TEMPO.CO Jakarta – Selebgram Anya Geraldine kembali menjadi sorotan publik. Remaja yang memiliki nama asli Nur Amalina Hayati ini, mengumbar kemesraan bersama pacar barunya, Juan Bione Subiantoro. Tahun 2016 lalu, Anya Geraldine sempat mendapat teguran dari Komisi Perlindungan Anak Indonesia (KPAI) karena mengunggah video kemesraan bersama pacarnya saat berlibur di Bali.
Di akun Instagram-nya Anya Geraldine mengunggah beberapa foto kemesraan mereka saat sedang berlibur di Pulo Cinta, Gorontalo. Selain Anya Geraldine, beberapa artis seperti Natasha Wilona juga sering menunjukkan gaya berpacaran yang mesra kepada publik. Meski mendapat respon negatif dari masyarakat tidak membuat mereka mengubah hal tersebut.
Anya Geraldine dan pacarnya. Instagram.com/anyageraldine
Menurut psikolog klinis, Kasandra Putranto, fenomena tersebut dapat terjadi karena kapasitas remaja untuk berpikir belum sempurna. Remaja tidak mahir dalam mengendalikan dorongan untuk melakukan sesuatu dan masih memiliki masalah dalam pengambilan keputusan untuk bertindak sehingga hanya akan menangkap dan mengembangkan persepsi sesuai dengan keinginan mereka.
Remaja saat ini umumnya mengalami fase pubertas lebih cepat. Fase pubertas tersebut menyebabkan mereka memproduksi hormon seksual di usia dini sementara nilai dan norma sosial yang mereka miliki masih belum cukup untuk menangkal perilaku bermesraan dengan pasangan. Disamping itu, teknologi informasi memberikan akses untuk mempropagandakan gaya hidup mereka yang akan cepat ditangkap oleh masyarakat remaja lain hingga dianggap sebagai contoh atau trendsetter.

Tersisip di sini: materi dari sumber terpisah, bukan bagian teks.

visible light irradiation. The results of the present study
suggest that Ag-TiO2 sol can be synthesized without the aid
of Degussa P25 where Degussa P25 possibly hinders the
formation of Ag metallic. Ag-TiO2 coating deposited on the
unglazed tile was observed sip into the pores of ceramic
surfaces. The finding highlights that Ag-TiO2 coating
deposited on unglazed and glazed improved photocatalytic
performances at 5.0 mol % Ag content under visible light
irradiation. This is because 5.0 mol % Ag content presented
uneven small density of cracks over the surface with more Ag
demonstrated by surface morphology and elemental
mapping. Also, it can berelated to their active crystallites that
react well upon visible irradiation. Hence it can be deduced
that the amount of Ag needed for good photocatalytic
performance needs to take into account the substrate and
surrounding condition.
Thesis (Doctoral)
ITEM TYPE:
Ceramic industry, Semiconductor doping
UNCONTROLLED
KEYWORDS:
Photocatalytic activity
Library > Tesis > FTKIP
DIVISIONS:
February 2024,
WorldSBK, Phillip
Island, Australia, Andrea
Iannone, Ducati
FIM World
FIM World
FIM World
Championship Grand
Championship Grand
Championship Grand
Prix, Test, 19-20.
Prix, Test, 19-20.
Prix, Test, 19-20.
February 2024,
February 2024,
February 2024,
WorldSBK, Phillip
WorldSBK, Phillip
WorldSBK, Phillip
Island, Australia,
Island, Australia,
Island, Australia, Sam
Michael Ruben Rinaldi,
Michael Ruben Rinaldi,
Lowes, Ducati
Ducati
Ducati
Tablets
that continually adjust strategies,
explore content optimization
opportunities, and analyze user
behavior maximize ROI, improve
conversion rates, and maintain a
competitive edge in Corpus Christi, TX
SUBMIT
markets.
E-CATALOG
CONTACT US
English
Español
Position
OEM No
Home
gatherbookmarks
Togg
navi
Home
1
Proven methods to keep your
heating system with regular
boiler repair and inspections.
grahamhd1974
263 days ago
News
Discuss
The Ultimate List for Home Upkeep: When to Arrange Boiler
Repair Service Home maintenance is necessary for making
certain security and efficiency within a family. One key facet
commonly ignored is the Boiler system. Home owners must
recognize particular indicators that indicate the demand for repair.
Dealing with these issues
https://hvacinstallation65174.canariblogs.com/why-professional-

Artikel lainnya: Datangi KPAI, Anya Geraldine Minta Maaf
Anya Geraldine. Instagram.com/anyageraldine
“Yang jelas, remaja dengan perilaku buruk tidak mendapat respon yang seharusnya dari masyarakat, karena ketika mereka melakukan sesuatu yang dianggap salah, justru mendapatkan reward berupa pengakuan,” ujar Kasandra.
Sebenarnya masih banyak remaja lain yang dapat menjadi panutan dengan memberikan contoh positif. Sayangnya, mereka jarang mempublikasikan rutinitas kepada publik. Tentunya hal tersebut akan membuat kehidupan remaja dengan pengaruh negatif lebih terekspos.
Kasandra dalam bukunya yang berjudul Pendekatan Cognitive Behaviour dan Behavior Activation Dalam Intervensi Klinis menjelaskan fenomena tersebut dapat dicegah dengan peranan keluarga yang dilakukan dengan pola asuh A to G atau A2G. Pola ini yaitu dengan mengubah cara berpikir (change the way you think), dan mengubah cara berperilaku (change the way you do) untuk mendukung terbentuknya resiliensi sosial kuat pada anak agar memiliki pekerti dan prestasi.
Pinsip utama merubah cara berpikir adalah dengan ADD A RAY, sedangkan prinsip utama merubah cara bertindak adalah dengan ABCDEFG (A = Attitude Achievement; B = Big Brain; C = Care and Love; D = Dance and Exercise; E = Eat Healthy Food and Drinks; F = Fun Edutaiment; G = Good Quality of Sleep)
Dengan menerapkan ketujuh aspek tersebut dalam proses tumbuh kembang anak, akan tercapai kualitas mental yang tangguh. Upaya tersebut dapat melindungi diri/resisten terhadap ancaman potensi risiko akibat transformasi dunia. Harapannya, para remaja dengan pola asuh tersebut mampu bersaing untuk mencapai produktivitas dan kreativitas tinggi juga mencapai prestasi maksimal di masa depan, baik akademis maupun non akademis.